» Exercise directions: Only an exact repetition is needed: the lines from the start of the listing below through the line that contains "cells show no", pictures omitted.

» Dataset section:
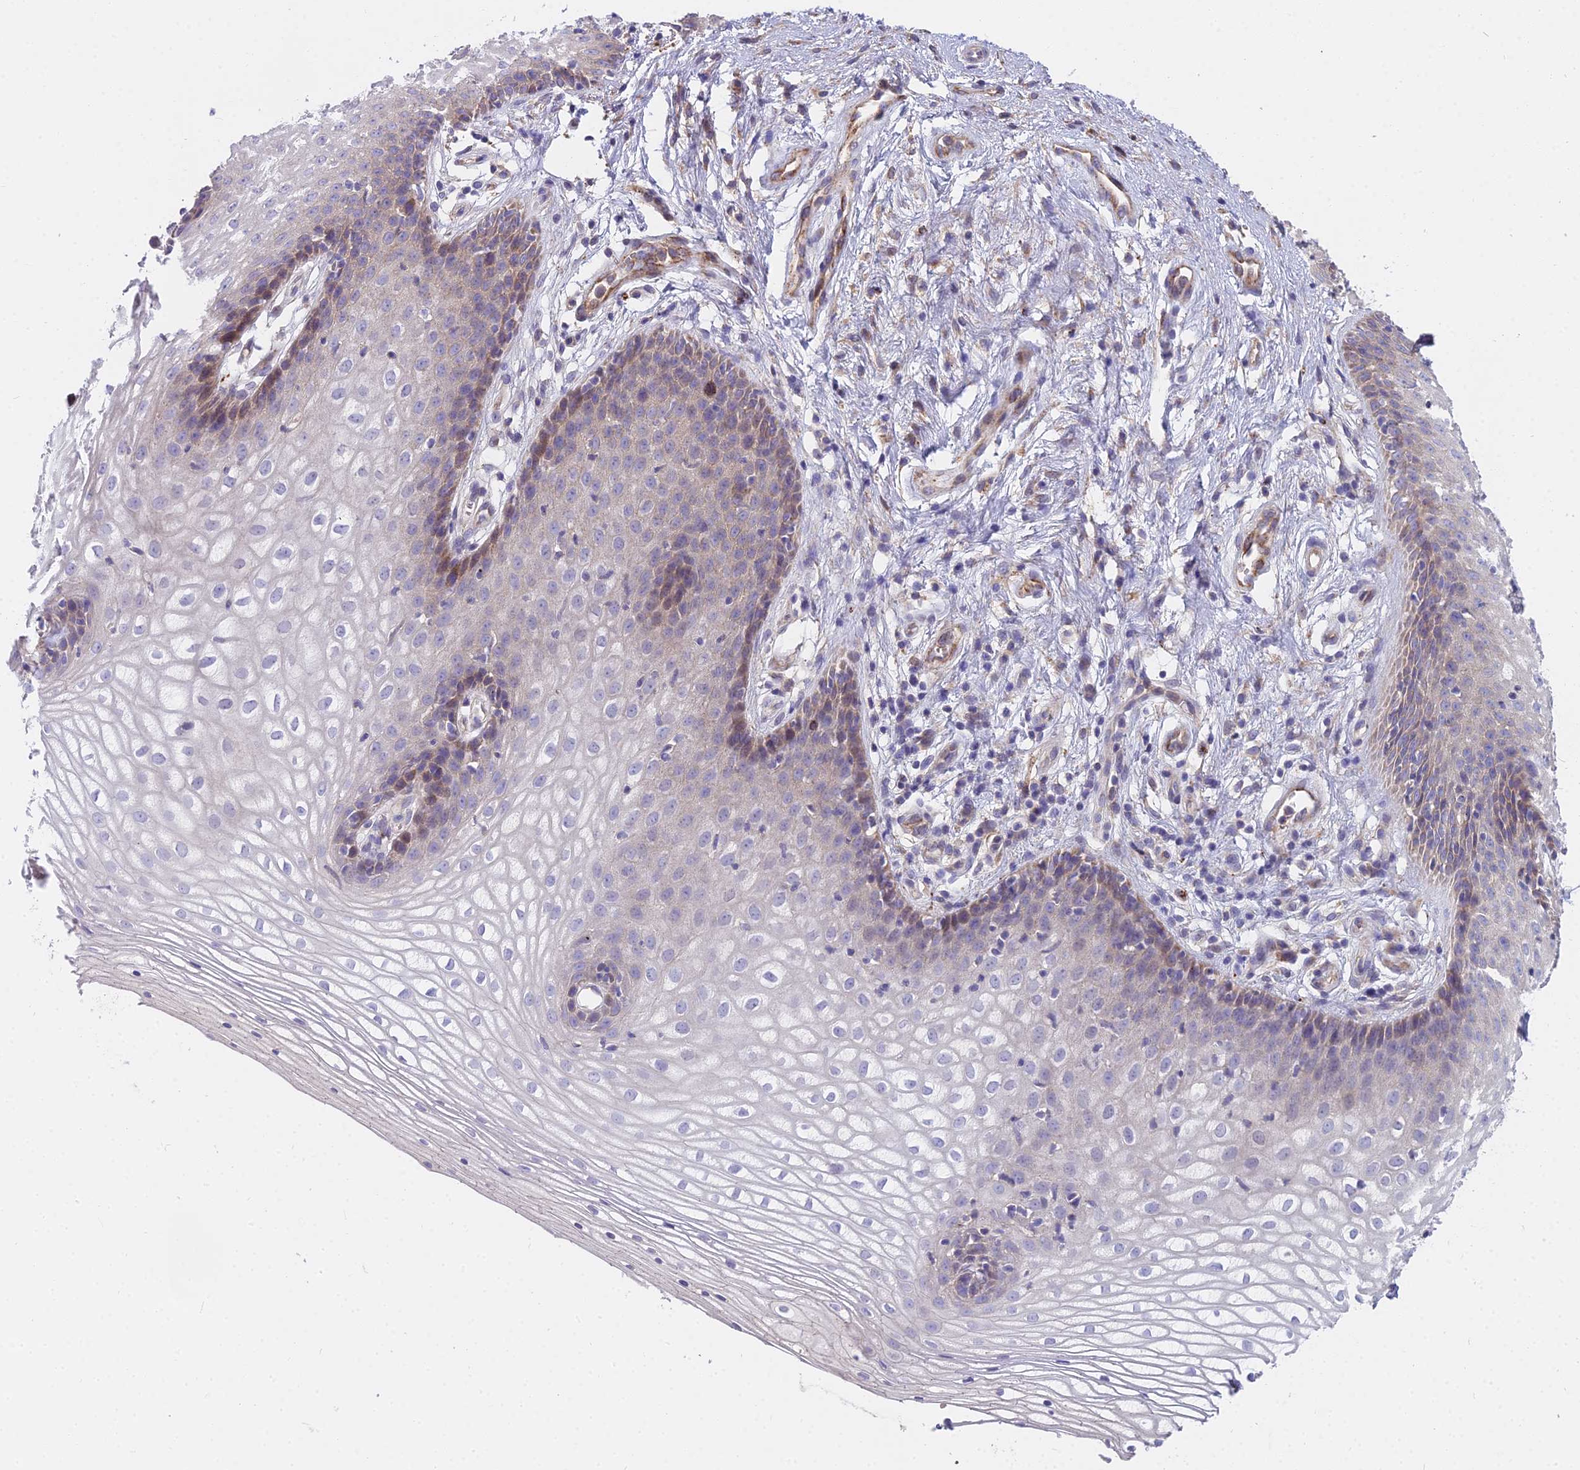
{"staining": {"intensity": "moderate", "quantity": "<25%", "location": "cytoplasmic/membranous"}, "tissue": "vagina", "cell_type": "Squamous epithelial cells", "image_type": "normal", "snomed": [{"axis": "morphology", "description": "Normal tissue, NOS"}, {"axis": "topography", "description": "Vagina"}], "caption": "A high-resolution histopathology image shows immunohistochemistry (IHC) staining of benign vagina, which shows moderate cytoplasmic/membranous positivity in about <25% of squamous epithelial cells.", "gene": "FRMPD1", "patient": {"sex": "female", "age": 34}}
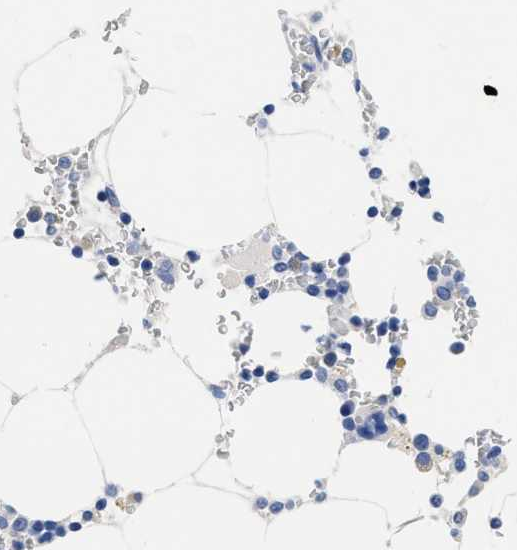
{"staining": {"intensity": "negative", "quantity": "none", "location": "none"}, "tissue": "bone marrow", "cell_type": "Hematopoietic cells", "image_type": "normal", "snomed": [{"axis": "morphology", "description": "Normal tissue, NOS"}, {"axis": "topography", "description": "Bone marrow"}], "caption": "Hematopoietic cells show no significant positivity in unremarkable bone marrow. The staining was performed using DAB to visualize the protein expression in brown, while the nuclei were stained in blue with hematoxylin (Magnification: 20x).", "gene": "CER1", "patient": {"sex": "male", "age": 70}}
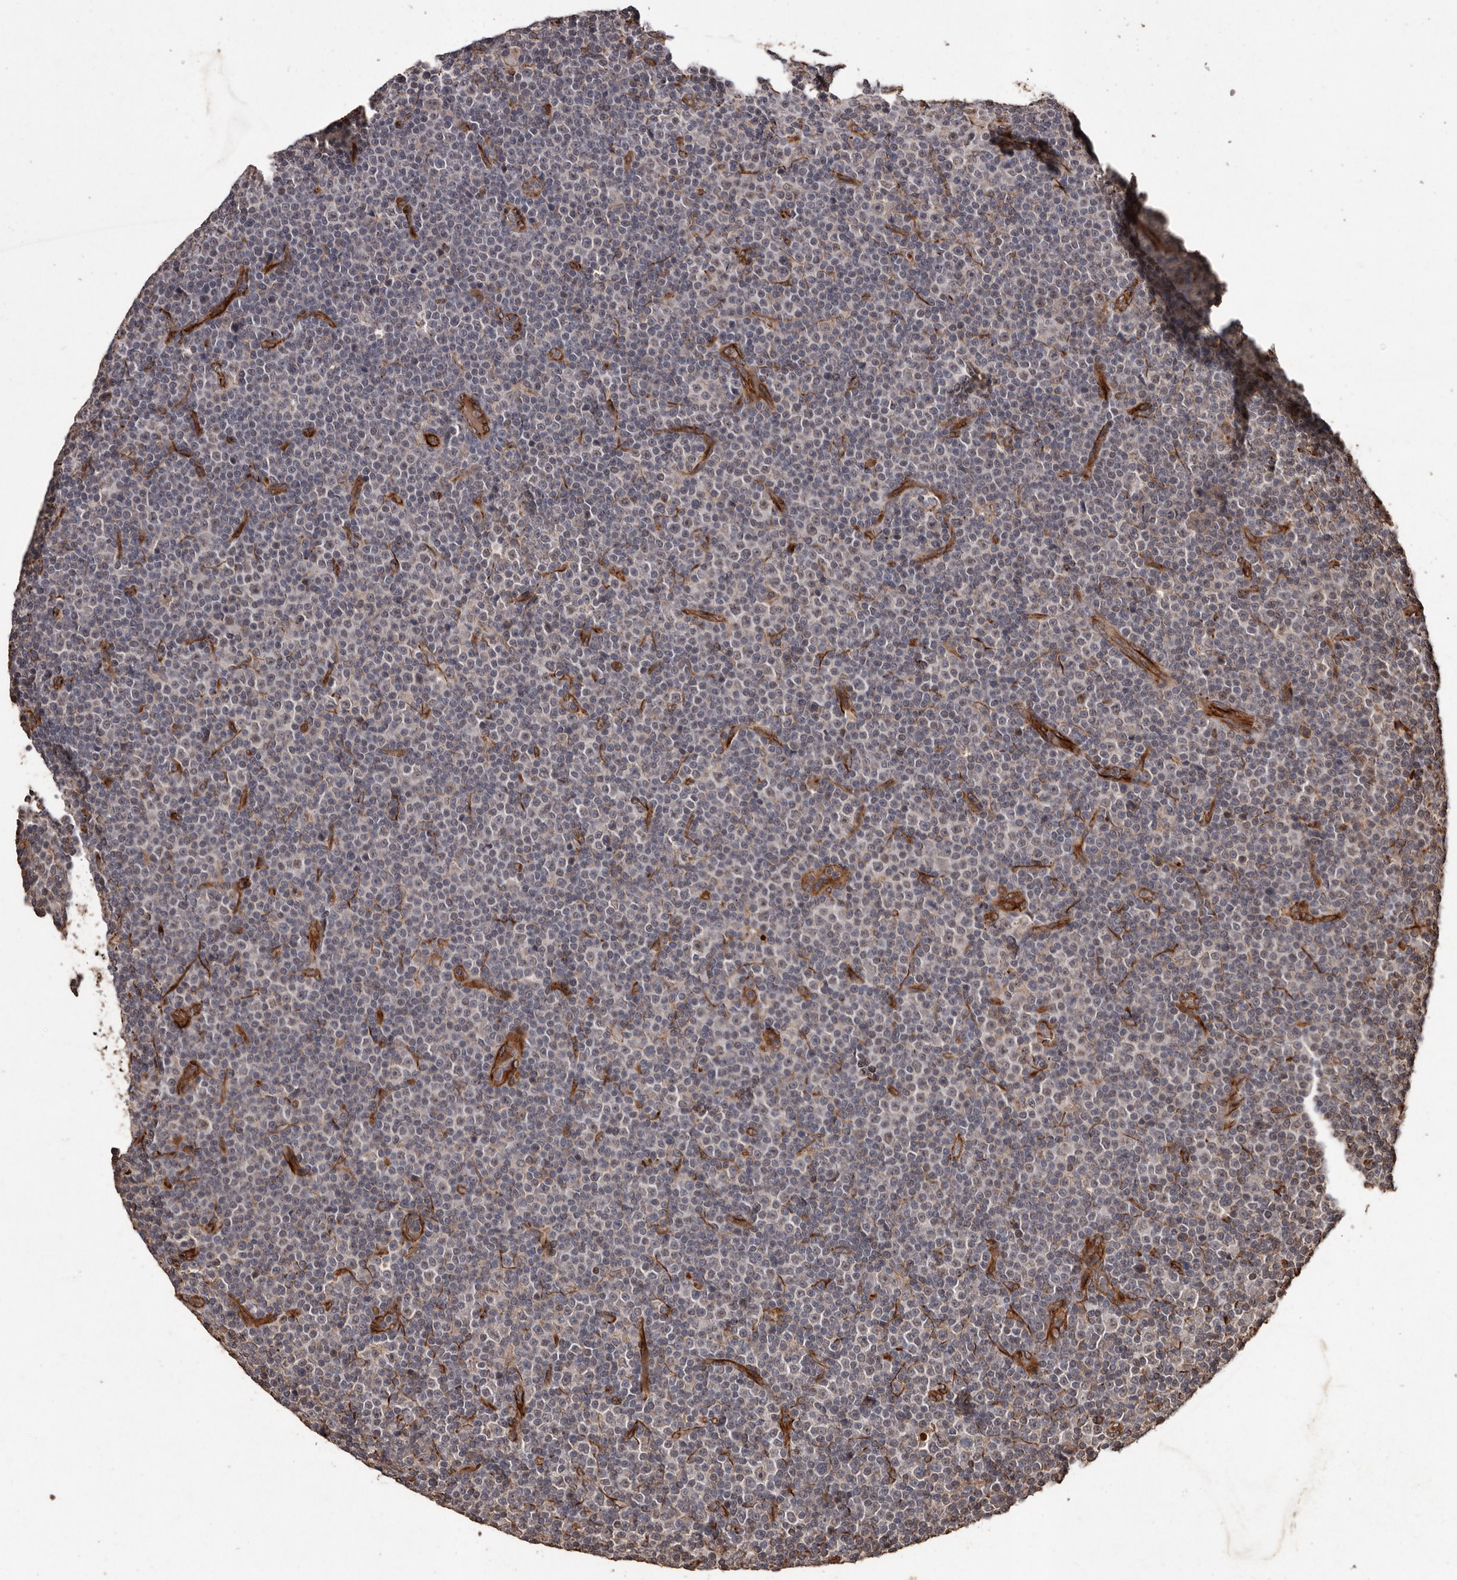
{"staining": {"intensity": "negative", "quantity": "none", "location": "none"}, "tissue": "lymphoma", "cell_type": "Tumor cells", "image_type": "cancer", "snomed": [{"axis": "morphology", "description": "Malignant lymphoma, non-Hodgkin's type, Low grade"}, {"axis": "topography", "description": "Lymph node"}], "caption": "Immunohistochemical staining of human lymphoma displays no significant staining in tumor cells.", "gene": "BRAT1", "patient": {"sex": "female", "age": 67}}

» Result for this task:
{"staining": {"intensity": "moderate", "quantity": "<25%", "location": "cytoplasmic/membranous"}, "tissue": "vagina", "cell_type": "Squamous epithelial cells", "image_type": "normal", "snomed": [{"axis": "morphology", "description": "Normal tissue, NOS"}, {"axis": "topography", "description": "Vagina"}], "caption": "A high-resolution histopathology image shows immunohistochemistry (IHC) staining of benign vagina, which shows moderate cytoplasmic/membranous positivity in about <25% of squamous epithelial cells.", "gene": "FRMPD1", "patient": {"sex": "female", "age": 34}}
{"staining": {"intensity": "negative", "quantity": "none", "location": "none"}, "tissue": "bone marrow", "cell_type": "Hematopoietic cells", "image_type": "normal", "snomed": [{"axis": "morphology", "description": "Normal tissue, NOS"}, {"axis": "topography", "description": "Bone marrow"}], "caption": "Hematopoietic cells show no significant positivity in unremarkable bone marrow. The staining was performed using DAB to visualize the protein expression in brown, while the nuclei were stained in blue with hematoxylin (Magnification: 20x).", "gene": "CER1", "patient": {"sex": "male", "age": 70}}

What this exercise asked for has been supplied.